The proposed ETF, posted by the SEC on May 9, was created by Crescent Crypto Index Services LLC, a subsidiary of Crescent Crypto Asset Management LLC, to track the performance of a market capitalization-weighted portfolio of bitcoin (BTC) and ether (ETH).
Dubbed the USCF Crescent Crypto Index Fund (ticker symbol “XBET”), the ETF is sponsored by United States Commodity Funds LLC (USCF), which will invest XBET’s assets in the two portfolio cryptocurrencies.
The prospectus states:
“XBET is an exchange traded fund. This means that most investors who decide to buy or sell shares of XBET place their trade orders through their brokers and may incur customary brokerage commissions and charges. Shares of XBET are expected to trade on the NYSE Arca under the ticker symbol “XBET” and will be bought and sold throughout the trading day at bid and ask prices like other publicly traded securities.”

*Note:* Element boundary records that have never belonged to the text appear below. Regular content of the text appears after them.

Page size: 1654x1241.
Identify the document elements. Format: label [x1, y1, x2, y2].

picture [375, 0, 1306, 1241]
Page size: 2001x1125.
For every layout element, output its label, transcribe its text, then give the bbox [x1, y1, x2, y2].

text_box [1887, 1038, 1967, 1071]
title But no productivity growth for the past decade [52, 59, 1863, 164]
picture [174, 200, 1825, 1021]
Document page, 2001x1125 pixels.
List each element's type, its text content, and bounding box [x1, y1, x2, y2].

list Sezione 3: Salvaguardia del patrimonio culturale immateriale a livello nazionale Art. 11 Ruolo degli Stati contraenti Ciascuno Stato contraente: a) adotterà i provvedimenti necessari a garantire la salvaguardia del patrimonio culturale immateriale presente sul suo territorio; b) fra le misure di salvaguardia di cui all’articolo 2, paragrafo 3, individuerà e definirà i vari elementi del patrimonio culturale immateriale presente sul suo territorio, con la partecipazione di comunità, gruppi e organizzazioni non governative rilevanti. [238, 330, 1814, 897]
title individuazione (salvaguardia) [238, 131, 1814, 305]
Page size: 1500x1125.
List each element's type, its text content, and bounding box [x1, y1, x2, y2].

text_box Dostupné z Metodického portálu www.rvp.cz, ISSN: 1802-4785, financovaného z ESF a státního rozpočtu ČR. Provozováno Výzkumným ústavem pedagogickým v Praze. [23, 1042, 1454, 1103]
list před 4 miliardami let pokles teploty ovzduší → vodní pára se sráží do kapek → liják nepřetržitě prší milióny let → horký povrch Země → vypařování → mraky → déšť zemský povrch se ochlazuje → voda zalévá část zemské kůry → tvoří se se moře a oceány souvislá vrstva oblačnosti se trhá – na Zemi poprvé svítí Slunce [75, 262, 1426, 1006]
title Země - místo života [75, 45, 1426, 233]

USCF is a commodity pool operator subject that comes under the regulatory oversight of the Commodity Futures Trading Commission and the National Futures Association under the Commodity Exchange Act (“CEA”), according to the filing.
XBET adds to the list of crypto ETFs currently being reviewed by the SEC. Decisions on two bitcoin ETFs – one from filed by Bitwise Asset Management with NYSE Arca, and the other from VanEck and SolidX, in partnership with Cboe BZX Exchange – were postponed late in March.
While the SEC has not yet approved any crypto ETFs, it may be just a matter of time before one passes muster with the regulator.
In an interview with Roll Call in early February, SEC Commissioner Robert Jackson offered the opinion that an ETF proposal will “satisfy the standards” the regulator has set, “eventually.”
This is not the first ETF proposal that involves ether. Back in 2017, the SEC was weighing whether to approve a product from EtherIndex Ether Trust that would also list on NYSE Arca.